## GIVEN REQUEST
Pick out every line in the items below that contains the word "também", and copy each of those lines in full.

***** RECORD LIST

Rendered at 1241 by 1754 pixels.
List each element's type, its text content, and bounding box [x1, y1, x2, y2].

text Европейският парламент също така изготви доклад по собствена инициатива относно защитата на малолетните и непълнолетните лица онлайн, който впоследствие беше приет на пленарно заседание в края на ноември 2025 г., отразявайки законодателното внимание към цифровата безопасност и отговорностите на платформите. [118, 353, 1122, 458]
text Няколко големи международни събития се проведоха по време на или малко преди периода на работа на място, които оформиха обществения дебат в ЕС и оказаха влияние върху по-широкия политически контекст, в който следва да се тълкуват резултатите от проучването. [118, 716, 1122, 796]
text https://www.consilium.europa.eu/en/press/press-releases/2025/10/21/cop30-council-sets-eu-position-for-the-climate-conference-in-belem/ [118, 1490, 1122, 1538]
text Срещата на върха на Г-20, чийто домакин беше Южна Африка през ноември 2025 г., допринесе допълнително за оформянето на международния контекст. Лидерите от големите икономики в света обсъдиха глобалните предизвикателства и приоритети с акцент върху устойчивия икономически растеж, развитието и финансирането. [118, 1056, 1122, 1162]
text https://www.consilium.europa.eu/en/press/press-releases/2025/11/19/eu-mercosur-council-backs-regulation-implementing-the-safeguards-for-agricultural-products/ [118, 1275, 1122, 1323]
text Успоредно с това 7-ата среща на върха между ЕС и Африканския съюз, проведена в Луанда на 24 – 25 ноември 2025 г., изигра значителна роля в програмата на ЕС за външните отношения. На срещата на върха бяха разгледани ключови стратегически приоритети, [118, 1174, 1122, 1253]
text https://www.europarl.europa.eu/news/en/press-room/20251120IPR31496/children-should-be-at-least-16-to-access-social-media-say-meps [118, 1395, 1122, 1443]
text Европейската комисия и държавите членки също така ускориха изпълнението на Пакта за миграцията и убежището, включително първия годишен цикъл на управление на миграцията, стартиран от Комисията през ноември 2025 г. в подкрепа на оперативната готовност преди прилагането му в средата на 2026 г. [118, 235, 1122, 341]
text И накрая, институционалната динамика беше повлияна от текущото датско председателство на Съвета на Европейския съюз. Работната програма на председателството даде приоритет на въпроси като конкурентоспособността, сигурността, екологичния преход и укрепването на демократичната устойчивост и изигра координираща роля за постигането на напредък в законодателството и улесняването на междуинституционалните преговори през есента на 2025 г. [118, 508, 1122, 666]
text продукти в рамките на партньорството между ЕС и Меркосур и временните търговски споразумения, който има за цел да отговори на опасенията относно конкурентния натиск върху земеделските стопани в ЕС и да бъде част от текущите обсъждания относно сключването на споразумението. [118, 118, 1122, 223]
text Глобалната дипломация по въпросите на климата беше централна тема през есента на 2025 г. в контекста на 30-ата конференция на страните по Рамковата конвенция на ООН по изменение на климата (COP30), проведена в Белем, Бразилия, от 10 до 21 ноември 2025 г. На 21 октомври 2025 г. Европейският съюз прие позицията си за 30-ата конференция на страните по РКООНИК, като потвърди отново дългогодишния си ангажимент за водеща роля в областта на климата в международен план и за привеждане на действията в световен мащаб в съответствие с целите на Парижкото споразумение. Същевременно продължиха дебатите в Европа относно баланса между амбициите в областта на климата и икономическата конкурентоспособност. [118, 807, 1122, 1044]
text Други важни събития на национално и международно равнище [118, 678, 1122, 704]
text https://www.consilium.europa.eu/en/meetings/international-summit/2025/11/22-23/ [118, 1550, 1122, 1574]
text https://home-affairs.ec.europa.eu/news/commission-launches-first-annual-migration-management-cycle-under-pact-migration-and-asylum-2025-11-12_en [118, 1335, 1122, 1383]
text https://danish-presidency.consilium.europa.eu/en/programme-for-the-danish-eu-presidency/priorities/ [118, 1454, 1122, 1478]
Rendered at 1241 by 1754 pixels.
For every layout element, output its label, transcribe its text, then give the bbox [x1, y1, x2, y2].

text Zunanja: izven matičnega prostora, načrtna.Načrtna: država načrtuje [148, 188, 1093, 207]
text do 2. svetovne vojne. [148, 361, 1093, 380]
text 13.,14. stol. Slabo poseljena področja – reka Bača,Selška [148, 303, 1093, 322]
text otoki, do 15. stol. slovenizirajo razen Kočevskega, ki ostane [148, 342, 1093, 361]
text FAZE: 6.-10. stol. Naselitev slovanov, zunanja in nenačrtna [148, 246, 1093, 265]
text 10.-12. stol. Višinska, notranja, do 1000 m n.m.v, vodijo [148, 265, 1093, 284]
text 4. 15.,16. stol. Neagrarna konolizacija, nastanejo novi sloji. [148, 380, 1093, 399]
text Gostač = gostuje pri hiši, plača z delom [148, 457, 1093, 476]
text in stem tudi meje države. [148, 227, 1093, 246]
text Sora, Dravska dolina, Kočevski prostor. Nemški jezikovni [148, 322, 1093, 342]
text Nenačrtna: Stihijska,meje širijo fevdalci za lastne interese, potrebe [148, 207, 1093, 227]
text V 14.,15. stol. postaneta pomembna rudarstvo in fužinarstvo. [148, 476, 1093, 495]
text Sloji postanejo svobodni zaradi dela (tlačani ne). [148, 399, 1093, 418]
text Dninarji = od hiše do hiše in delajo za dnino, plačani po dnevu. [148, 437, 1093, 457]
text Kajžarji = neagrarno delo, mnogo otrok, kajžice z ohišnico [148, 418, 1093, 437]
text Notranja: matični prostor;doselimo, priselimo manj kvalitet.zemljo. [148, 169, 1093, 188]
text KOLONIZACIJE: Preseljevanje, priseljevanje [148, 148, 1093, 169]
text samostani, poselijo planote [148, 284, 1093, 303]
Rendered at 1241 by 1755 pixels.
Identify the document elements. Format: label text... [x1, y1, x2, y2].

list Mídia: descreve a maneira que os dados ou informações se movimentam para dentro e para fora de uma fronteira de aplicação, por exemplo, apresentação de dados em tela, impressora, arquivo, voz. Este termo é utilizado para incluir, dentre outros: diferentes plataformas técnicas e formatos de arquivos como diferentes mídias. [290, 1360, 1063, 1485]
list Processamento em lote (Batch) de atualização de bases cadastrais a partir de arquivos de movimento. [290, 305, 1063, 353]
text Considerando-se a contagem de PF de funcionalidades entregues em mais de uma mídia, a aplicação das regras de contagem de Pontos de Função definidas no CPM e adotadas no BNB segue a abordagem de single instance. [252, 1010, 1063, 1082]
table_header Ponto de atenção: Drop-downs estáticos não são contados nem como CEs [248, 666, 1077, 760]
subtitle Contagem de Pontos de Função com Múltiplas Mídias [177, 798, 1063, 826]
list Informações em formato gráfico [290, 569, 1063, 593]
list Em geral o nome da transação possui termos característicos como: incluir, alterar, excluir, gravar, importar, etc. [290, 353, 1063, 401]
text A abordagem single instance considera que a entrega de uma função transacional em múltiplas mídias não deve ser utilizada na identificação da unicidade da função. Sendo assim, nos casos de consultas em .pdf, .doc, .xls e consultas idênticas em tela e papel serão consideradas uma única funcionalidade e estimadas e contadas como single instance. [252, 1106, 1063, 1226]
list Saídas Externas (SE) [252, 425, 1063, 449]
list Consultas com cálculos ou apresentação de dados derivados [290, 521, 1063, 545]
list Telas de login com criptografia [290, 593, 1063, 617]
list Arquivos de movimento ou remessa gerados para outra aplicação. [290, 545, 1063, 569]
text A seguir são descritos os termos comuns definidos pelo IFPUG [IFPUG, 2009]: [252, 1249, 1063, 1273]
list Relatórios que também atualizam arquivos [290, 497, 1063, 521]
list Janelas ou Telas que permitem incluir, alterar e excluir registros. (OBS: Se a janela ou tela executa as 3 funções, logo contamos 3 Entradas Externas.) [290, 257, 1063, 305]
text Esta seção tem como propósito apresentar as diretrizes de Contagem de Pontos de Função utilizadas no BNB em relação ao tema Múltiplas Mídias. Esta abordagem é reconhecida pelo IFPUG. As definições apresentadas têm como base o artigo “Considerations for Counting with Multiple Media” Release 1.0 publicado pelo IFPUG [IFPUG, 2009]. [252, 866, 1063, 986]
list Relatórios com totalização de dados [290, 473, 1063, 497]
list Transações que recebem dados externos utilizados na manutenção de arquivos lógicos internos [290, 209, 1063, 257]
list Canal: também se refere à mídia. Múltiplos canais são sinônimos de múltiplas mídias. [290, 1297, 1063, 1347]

**********

## ANSWER TO THIS TASK
list Relatórios que também atualizam arquivos [290, 497, 1063, 521]
list Canal: também se refere à mídia. Múltiplos canais são sinônimos de múltiplas mídias. [290, 1297, 1063, 1347]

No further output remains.